Mayor Susan Golding filed a homestead declaration on her University City condo

Border Patrol agent places fake help-wanted ad

— San Diego Mayor Susan Golding has at least one unpaid bill left over from her ill-fated senate campaign. According to a lien filed in August by the State of California, Susan Golding for U.S. Senate owes $1154 in back taxes. Maybe that's why Golding filed a homestead declaration last month on her University City residence. Such documents, filed in the county recorder's office, offer some protection against irate creditors foreclosing on personal residences and seizing all the proceeds ... A professional campaign fundraiser from San Diego is making news in Las Vegas over accusations he improperly pressured would-be donors to the gubernatorial campaign of Las Vegas mayor Jan Jones. According to the Las Vegas Review-Journal, Dan Geary reminded potential givers to Jones that, win or lose, she would still be mayor after the gubernatorial campaign was over. Two local contractors said they felt threatened by Geary's remarks, left on their voice mail, but Geary told the paper he "didn't mean to imply a threat or any disrespect, and if they took it this way, I really regret it." ... The bill to the taxpayers for all that baseball hype is just beginning to come due. Latest cost: police staffing for the Padres parade last Friday.
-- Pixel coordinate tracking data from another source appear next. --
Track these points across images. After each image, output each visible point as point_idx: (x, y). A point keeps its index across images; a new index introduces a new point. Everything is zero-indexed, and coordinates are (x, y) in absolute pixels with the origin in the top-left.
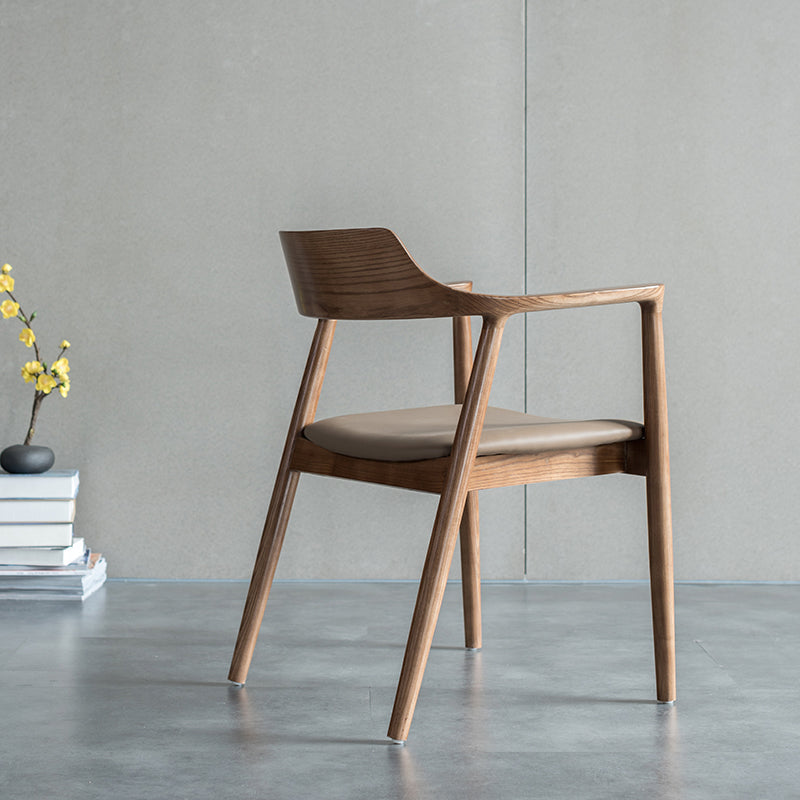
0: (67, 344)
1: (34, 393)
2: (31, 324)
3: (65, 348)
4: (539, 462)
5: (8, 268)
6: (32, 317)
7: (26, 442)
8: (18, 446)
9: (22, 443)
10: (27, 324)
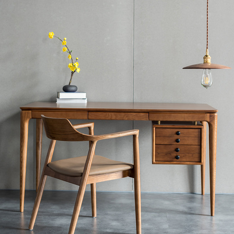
0: (77, 58)
1: (71, 72)
2: (71, 53)
3: (77, 59)
4: (106, 176)
5: (65, 39)
6: (71, 52)
7: (69, 84)
8: (68, 85)
9: (68, 84)
10: (70, 53)
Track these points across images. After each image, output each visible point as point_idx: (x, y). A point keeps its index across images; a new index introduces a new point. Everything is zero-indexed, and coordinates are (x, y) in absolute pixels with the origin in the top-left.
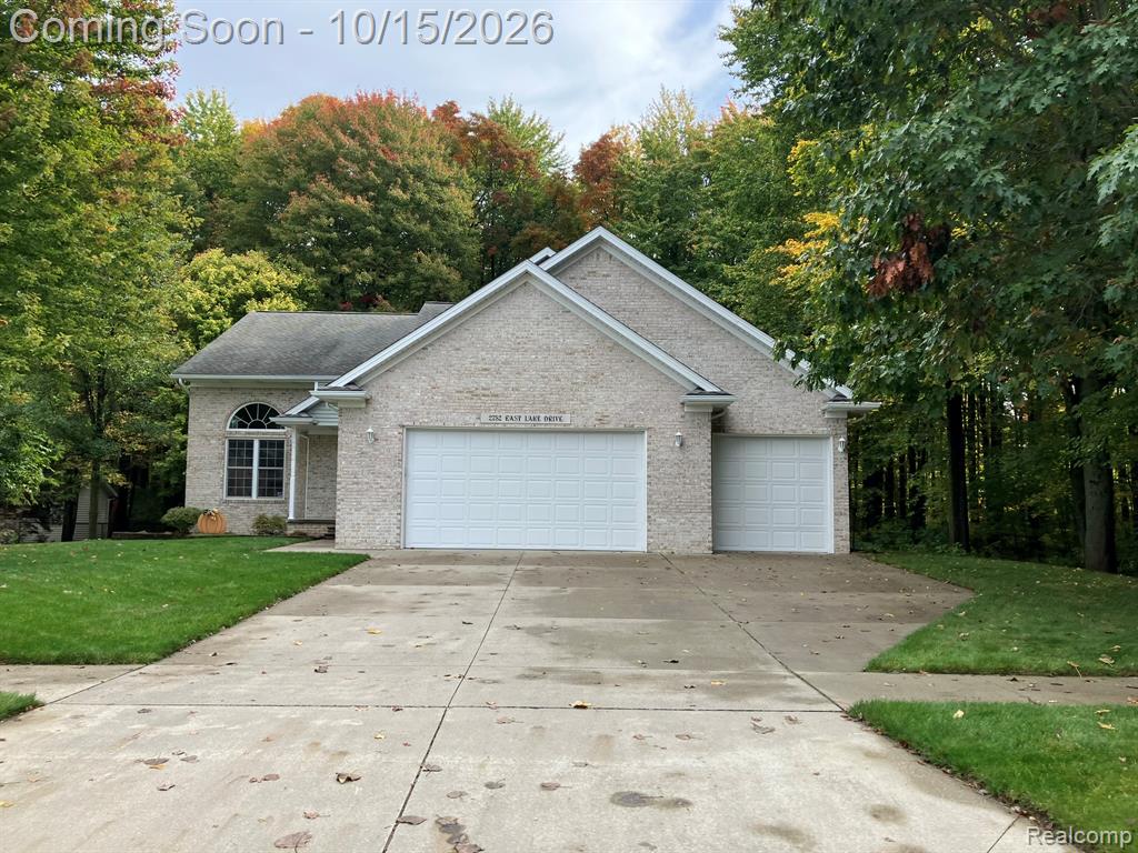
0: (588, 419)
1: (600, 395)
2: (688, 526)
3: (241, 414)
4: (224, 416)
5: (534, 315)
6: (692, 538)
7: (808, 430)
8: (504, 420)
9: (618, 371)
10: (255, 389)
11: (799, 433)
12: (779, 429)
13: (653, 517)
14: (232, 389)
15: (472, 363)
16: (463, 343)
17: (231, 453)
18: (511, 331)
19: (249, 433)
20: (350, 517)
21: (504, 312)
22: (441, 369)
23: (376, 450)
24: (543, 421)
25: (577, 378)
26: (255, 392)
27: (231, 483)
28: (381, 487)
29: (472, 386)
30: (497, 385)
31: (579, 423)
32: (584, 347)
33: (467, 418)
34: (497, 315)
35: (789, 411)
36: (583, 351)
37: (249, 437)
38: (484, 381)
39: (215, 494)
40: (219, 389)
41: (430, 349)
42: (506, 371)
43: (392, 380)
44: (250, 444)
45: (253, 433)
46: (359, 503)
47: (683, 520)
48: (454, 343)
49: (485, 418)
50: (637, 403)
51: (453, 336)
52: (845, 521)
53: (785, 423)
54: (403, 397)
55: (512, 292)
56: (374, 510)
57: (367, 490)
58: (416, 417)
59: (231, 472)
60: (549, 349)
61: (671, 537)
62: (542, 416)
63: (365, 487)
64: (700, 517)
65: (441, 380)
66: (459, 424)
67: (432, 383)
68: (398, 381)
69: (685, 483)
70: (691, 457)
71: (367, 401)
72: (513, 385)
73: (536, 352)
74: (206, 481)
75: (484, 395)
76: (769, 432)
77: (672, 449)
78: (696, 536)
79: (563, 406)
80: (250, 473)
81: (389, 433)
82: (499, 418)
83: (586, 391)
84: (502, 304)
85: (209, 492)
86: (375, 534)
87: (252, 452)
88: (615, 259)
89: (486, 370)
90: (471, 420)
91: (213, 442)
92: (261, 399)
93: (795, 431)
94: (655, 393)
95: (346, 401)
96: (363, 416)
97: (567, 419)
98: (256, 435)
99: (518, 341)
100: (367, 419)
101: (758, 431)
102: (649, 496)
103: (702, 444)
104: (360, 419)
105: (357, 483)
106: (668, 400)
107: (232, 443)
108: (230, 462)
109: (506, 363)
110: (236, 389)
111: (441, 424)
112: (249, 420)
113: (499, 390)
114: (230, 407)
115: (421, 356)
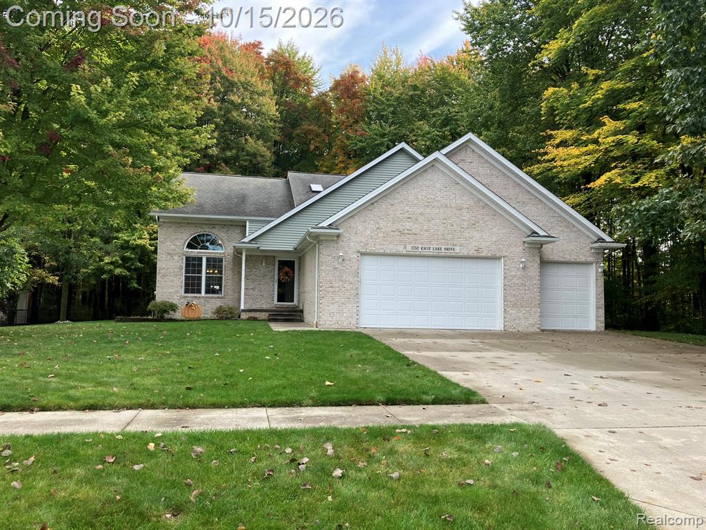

While thousands of motorists were trapped in an unpoliced traffic jam outside of Sea World, hundreds of cops were diverted downtown. "To properly staff the parade, on-duty detectives and officers in other specialized assignments will be needed to ensure a safe and successful event," said a confidential memo to "All Commanding Officers" from Cliff Resch, captain of the SDPD traffic division. "Officers coming from Area Commands are to travel to Headquarters in a patrol car, four officers to a car. All first watch officers should be prepared for an extended shift."

Send-up blow-up

A San Diego-based Border Patrol agent has drawn the wrath of his Washington superiors over a fake help-wanted advertisement he posted on a Web site belonging to a Border Patrol agent's union. "Think we won't hire you? Think again!" said the take-off, purporting to be seeking new agents on behalf of the Border Patrol. "We have recently hired known criminals, drug smugglers, gangbangers, people out of drug rehab, pizza delivery guys, people who write on a fifth-grade level, and, yes, even illegal aliens." According to an account in last week's Government Computer News, agent Joseph Dessaro posted the ad in July after becoming frustrated by accounts of bad hires in the Border Patrol. The parody on the Web site, belonging to National Border Control Council Local 1613, reportedly sent Dessaro's higher-ups into a rage, but they backed off after learning Dessaro had put the ad together using his own time and computer equipment and had consulted the San Diego branch of the American Civil Liberties Union. The Border Patrol currently has about 7800 agents but is aiming to boost that number to about 11,000 in a controversial rapid build-up.

Pension follies

A scandal in Texas has exposed members of the San Diego County Retirement Board as first-class junketeers. According to a report in Saturday's Houston Chronicle, a state board of education member traveled to San Francisco to play golf in a tournament paid for by more than a dozen investment firms interested in doing business with the state. "The list of the approximately 150 tournament participants indicates that most of the other guests were invited because of their affiliations with groups with large investment funds. For example, among the other players were representatives of the San Diego County employees retirement system," the Chronicle revealed. "A money manager in private business said the tournament is 'a way of making sure the bond is strong' between client and manager. 'I wouldn't call it a bribe. It's an event where people can network.' " This isn't the first time the county has been tagged with taking gifts from bond dealers and other special interests. Last year, Richard Rose, the county's pension-fund director, was forced to resign after being charged with shoplifting $900 in merchandise from a hotel gift shop on one such excursion to Scottsdale, Arizona. He later completed a "shoplifting diversion program" and charges were reportedly dismissed.